Verordnung des Bundesministers für Finanzen vom 22. Juli 1986 über die Bemessung und Pauschalierung einer Gefahrenzulage für Beamte des Zollwachdienstes
§ 1. Den Beamten des Zollwachdienstes gebührt für dienstliche Tätigkeiten im Exekutivdienst eine Gefahrenzulage.

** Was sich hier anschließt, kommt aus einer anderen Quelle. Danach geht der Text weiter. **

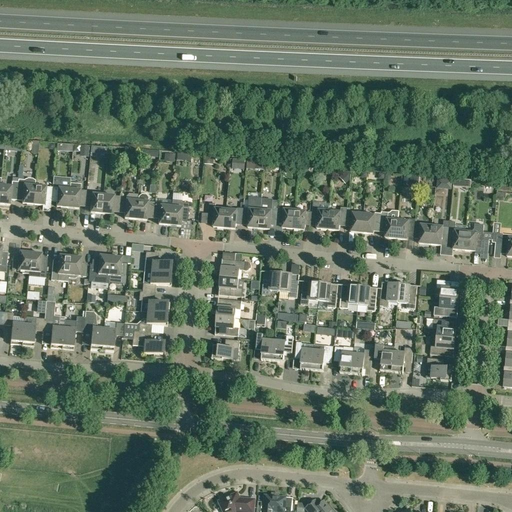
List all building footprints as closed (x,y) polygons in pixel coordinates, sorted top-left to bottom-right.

§ 2. Die Gefahrenzulage beträgt monatlich für die im Dienstplan vorgeschriebenen Stunden
für Zollwachebeamte, die tatsächlich
im Grenzstreif- und Vorpaßdienst verwendet werden,
sowohl zum Grenzstreif- und Vorpaßdienst als auch zu Dienstverrichtungen bei Grenzzollämtern herangezogen werden,
im Überwachungs- und Abfertigungsdienst in den Zollfreizonen tätig sind,
im zollstrafrechtlichen Erhebungsdienst (Abteilung für Strafsachen) tätig sind
oder
dauernd oder vorübergehend zu Dienstleistungen bei Grenzzollämtern herangezogen werden,
10,48 vH,
für Zollwachebeamte, die nicht unter Z 1 erfaßt sind und im Fahrdienst oder Funkdienst (Betriebs- sowie Wartungs- und Reparaturdienst) der Zollwache verwendet werden oder sich in praktischer Ausbildung an der Diensthundeschule oder Hochgebirgsschule befinden,
7,94 vH und
für exekutivdienstfähige Zollwachebeamte, die am Amtsplatz eines Innerlandszollamtes oder im Zollaufsichts- und Erhebungsdienst verwendet werden oder Dienst in Zollagern versehen oder sonst für dienstliche Tätigkeiten im Exekutivdienst in Betracht kommen und nicht in Z 1 und 2 erfaßt sind,
6,35 vH
des Gehaltes (einschließlich allfälliger Teuerungszulagen) der Gehaltsstufe 2 der Dienstklasse V der Beamten der Allgemeinen Verwaltung.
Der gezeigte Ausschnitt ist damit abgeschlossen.